■ EXERCISE AIM ■
Pictures in the records are to be excluded from an otherwise exact copy.

■ DATA SECTION ■

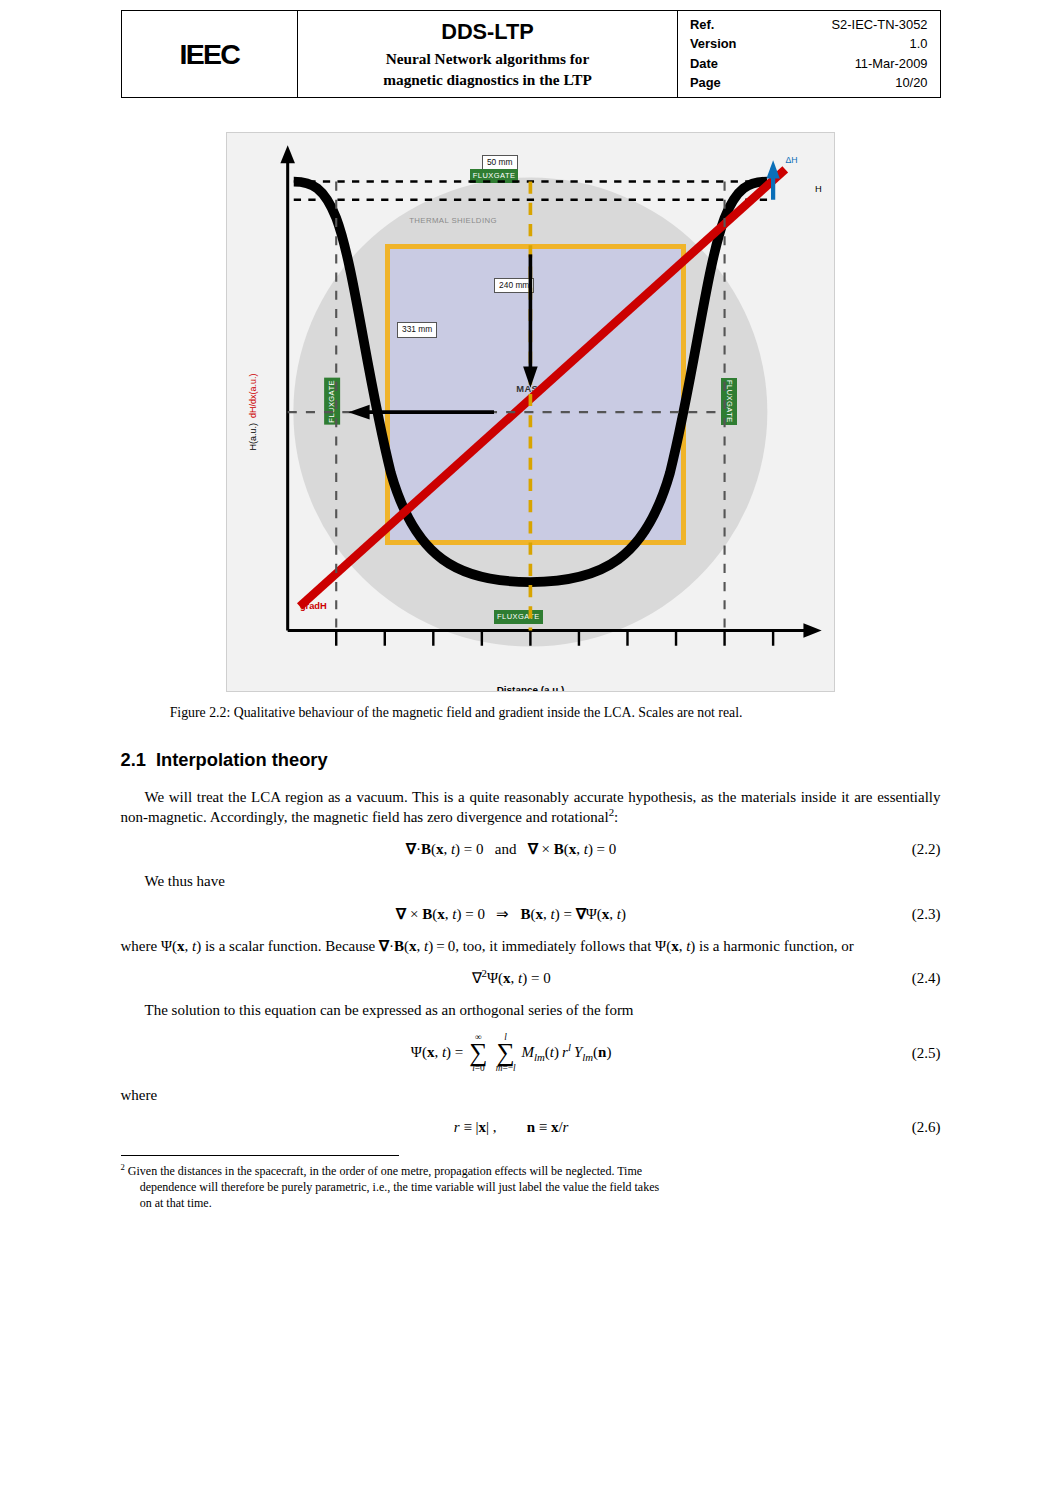| IEEC | DDS-LTP Neural Network algorithms for magnetic diagnostics in the LTP | / Ref. / S2-IEC-TN-3052 / / Version / 1.0 / / Date / 11-Mar-2009 / / Page / 10/20 / |
THERMAL SHIELDING
MASS
50 mm
240 mm
331 mm
FLUXGATE
FLUXGATE
FLUXGATE
FLUXGATE
H(a.u.) dH/dx(a.u.)
Distance (a.u.)
gradH
H
ΔH
Figure 2.2: Qualitative behaviour of the magnetic field and gradient inside the LCA. Scales are not real.
2.1 Interpolation theory
We will treat the LCA region as a vacuum. This is a quite reasonably accurate hypothesis, as the materials inside it are essentially non-magnetic. Accordingly, the magnetic field has zero divergence and rotational2:
∇·B(x, t) = 0 and ∇ × B(x, t) = 0
(2.2)
We thus have
∇ × B(x, t) = 0 ⇒ B(x, t) = ∇Ψ(x, t)
(2.3)
where Ψ(x, t) is a scalar function. Because ∇·B(x, t) = 0, too, it immediately follows that Ψ(x, t) is a harmonic function, or
∇2Ψ(x, t) = 0
(2.4)
The solution to this equation can be expressed as an orthogonal series of the form
Ψ(x, t) = ∞∑l=0 l∑m=−l Mlm(t) rl Ylm(n)
(2.5)
where
r ≡ |x| , n ≡ x/r
(2.6)
2 Given the distances in the spacecraft, in the order of one metre, propagation effects will be neglected. Time
dependence will therefore be purely parametric, i.e., the time variable will just label the value the field takes on at that time.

■ PROBLEM SOLUTION ■
| IEEC | DDS-LTP Neural Network algorithms for magnetic diagnostics in the LTP | / Ref. / S2-IEC-TN-3052 / / Version / 1.0 / / Date / 11-Mar-2009 / / Page / 10/20 / |
THERMAL SHIELDING
MASS
50 mm
240 mm
331 mm
FLUXGATE
FLUXGATE
FLUXGATE
FLUXGATE
H(a.u.) dH/dx(a.u.)
Distance (a.u.)
gradH
H
ΔH
Figure 2.2: Qualitative behaviour of the magnetic field and gradient inside the LCA. Scales are not real.
2.1 Interpolation theory
We will treat the LCA region as a vacuum. This is a quite reasonably accurate hypothesis, as the materials inside it are essentially non-magnetic. Accordingly, the magnetic field has zero divergence and rotational2:
∇·B(x, t) = 0 and ∇ × B(x, t) = 0
(2.2)
We thus have
∇ × B(x, t) = 0 ⇒ B(x, t) = ∇Ψ(x, t)
(2.3)
where Ψ(x, t) is a scalar function. Because ∇·B(x, t) = 0, too, it immediately follows that Ψ(x, t) is a harmonic function, or
∇2Ψ(x, t) = 0
(2.4)
The solution to this equation can be expressed as an orthogonal series of the form
Ψ(x, t) = ∞∑l=0 l∑m=−l Mlm(t) rl Ylm(n)
(2.5)
where
r ≡ |x| , n ≡ x/r
(2.6)
2 Given the distances in the spacecraft, in the order of one metre, propagation effects will be neglected. Time
dependence will therefore be purely parametric, i.e., the time variable will just label the value the field takes on at that time.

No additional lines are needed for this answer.